Le Prix Nobel de physique 2021 est attribué à Syukuro Manabe, Klaus Hasselmann et Giorgio Parisi pour leurs travaux «ayant contribué à la compréhension de systèmes physiques complexes», notamment la modélisation climatique.

Le Japonais Syukuro Manabe de l’Université Princeton dans le New Jersey et l’Allemand Klaus Hasselmann de l’Institut Max Planck pour la météorologie à Hambourg se partagent la première moitié du prix. Le comité Nobel a distingué leurs recherches sur «la modélisation physique du climat terrestre, la quantification de la variabilité et la fiabilité de la prédiction du réchauffement planétaire». Une récompense qui résonne particulièrement avec l’actualité liée au réchauffement climatique.

Effet de serre

«L’art de la prédiction est une chose difficile – surtout lorsqu’elle concerne le futur» plaisantait un autre Nobel, le physicien danois Niels Bohr. Les modèles prédictifs sont au cœur de bien des domaines de la science, et c’est là le fil rouge qui relie les lauréats choisis par le comité cette année.

C’est peu dire que Syukuro Manabe et Klaus Hasselmann ont signé des articles décisifs pour la climatologie. En 2015, le site spécialisé Carbon Brief lançait un sondage demandant aux experts les plus reconnus du GIEC quel était l’article scientifique sur le changement climatique qui les avait le plus marqués. La réponse la plus fréquente se référait à un article paru en… 1967 dans le Journal of Atmospheric Sciences et signé par Syukuro Manabe et Richard Wetherald.

Il ne s’agissait ni plus ni moins que de la toute première modélisation numérique tentant de décrire le plus fidèlement possible le climat terrestre et les conséquences provoquées par un doublement de la teneur en CO2 dans l’atmosphère, «qui augmenterait la température de surface de 2,3 degrés Celsius», peut-on lire dans les conclusions.

Manabe, en particulier, a été l’un des premiers scientifiques à avoir étudié les interactions entre la chaleur solaire arrivant sur Terre et celle qui en repart après avoir été réfléchie, et dont la différence est appelée bilan radiatif (ou énergétique) terrestre. Lorsque celui-ci est nul, la planète émet autant d’énergie qu’elle en reçoit, sa température reste donc constante.

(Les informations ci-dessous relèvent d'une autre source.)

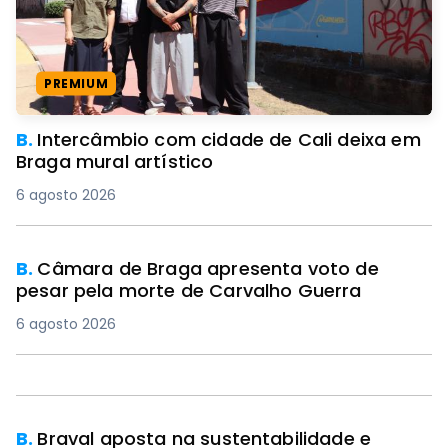
PREMIUM
B.
Intercâmbio com cidade de Cali deixa em
Braga mural artístico
6 agosto 2026
B.
Câmara de Braga apresenta voto de
pesar pela morte de Carvalho Guerra
6 agosto 2026
B.
Braval aposta na sustentabilidade e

Or certains gaz atmosphériques (la vapeur d’eau, le CO2 et le méthane, entre autres) absorbent une partie du rayonnement émis par la Terre. Si leur présence s’accroît dans l’atmosphère, alors la chaleur est «piégée» en surface, le bilan radiatif s’en trouve modifié, et les températures montent. Vous avez dit effet de serre? C’est bien de cela qu’il s’agit.

Des empreintes humaines sur le climat

Une dizaine d’années plus tard, Klaus Hasselmann a créé un autre modèle s’appuyant sur les travaux de Manabe et décrivant les liens entre climat et météorologie, établissant ainsi une preuve de la fiabilité des modèles climatiques malgré le comportement chaotique de la météo.

C’est également à lui que l’on doit les premiers résultats établissant des relations avérées entre les émissions de CO2 d’origine anthropique et l’élévation de la température atmosphérique. Il a pour cela mis au point des méthodes d’identification de motifs, ou fingerprints (empreintes) comme autant de signaux laissant une trace sur le climat tout en étant spécifiques de l’activité humaine ou de phénomènes naturels.

«Syukuro Manabe et Klaus Hasselmann sont tous les deux des pionniers de la recherche climatique. Ce prix est entièrement justifié et ils auraient mérité de le recevoir déjà depuis des années», fait valoir Sonia Seneviratne, climatologue à l’Ecole polytechnique fédérale de Zurich.

Unifier la complexité

Giorgio Parisi, de l’Université Sapienza à Rome, reçoit l’autre moitié du prix «pour la découverte des interactions entre désordre et fluctuations dans les systèmes physiques, de l’échelle atomique à planétaire».

Le climat n’est pas le seul système complexe. Le cerveau, les déplacements de piétons dans une foule, les colonies de fourmis, l’écoulement des grains de sable ou encore les cours de la bourse sont autant d’exemples d’environnements sur lesquels les méthodes analytiques classiques se cassent les dents.

L’Italien est parvenu dans les années 1980 à mettre au point des méthodes mathématiques capables de décrire des phénomènes complexes, et qui fonctionnent sur de multiples systèmes n’ayant aucun rapport entre eux, fondant ainsi les sciences de la complexité.

Le nom de Giorgio Parisi circulait officieusement parmi les «nobélisables» – le scientifique le savait et en parlait même à la fin septembre au quotidien La Repubblica. Médaille Max Planck, prix Wolf, médaille Boltzmann… Il était bardé des plus grandes récompenses et il ne lui manquait, en fait, que le Nobel.